If the piezo elements are designed so the casing is used as the ground contact the surely it would make more sense that they should be a nice snug fit to ensure contact is maintained?
The strings do hold the elements in place but it doesn't take a lot of lateral pressure on the strings to make the elerments move from side to side. Anyone who hits the strings quite hard will be exposed to the risk of them moving and causing a "click" as they hit the side of the casing.

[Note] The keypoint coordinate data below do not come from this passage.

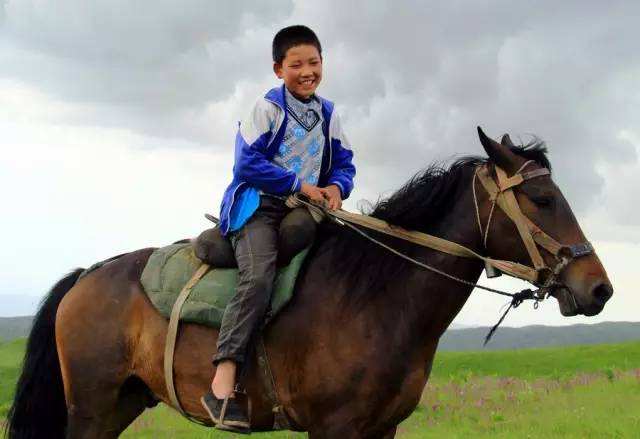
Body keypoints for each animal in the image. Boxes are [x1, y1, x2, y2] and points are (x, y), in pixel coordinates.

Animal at [5, 129, 613, 439]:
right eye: (542, 199)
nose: (599, 289)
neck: (376, 298)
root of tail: (86, 276)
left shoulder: (379, 432)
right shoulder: (333, 430)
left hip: (122, 403)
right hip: (91, 406)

The other problem is that the elements are not high enough above the casing to ensure the strings are clear of the edge of the casing and they also run quite close to the edge of the actual bridge itself. There are grooves cut into the casing but these are clearly not wide enough to allow for a standard low E width of 46. Most guitar saddles ensure plenty of clearance from the top of the saddle to any fixings in front and avoid any potential contact to the rest of the hardware on the bridge. IMO this is poor design and the source of many of the "plink", "plonk", "clang", "clank", digital artefact issues we see reported in the forum. It would seem that the only solutions are those carried out by katiekerry which are to use a needle file to widen the grooves in the front edge of the piezo element casings, and possibly to also file down the edge of the bridge below the low E to ensure no contact can be made even if strings are hit hard. And for the movement of the piezo's it would seem that you have to install ground wires and then wrap the element to prevent movement which is not an easy job and which may be beyond the abilities of many.
Thanks everyone for your input to this discussion.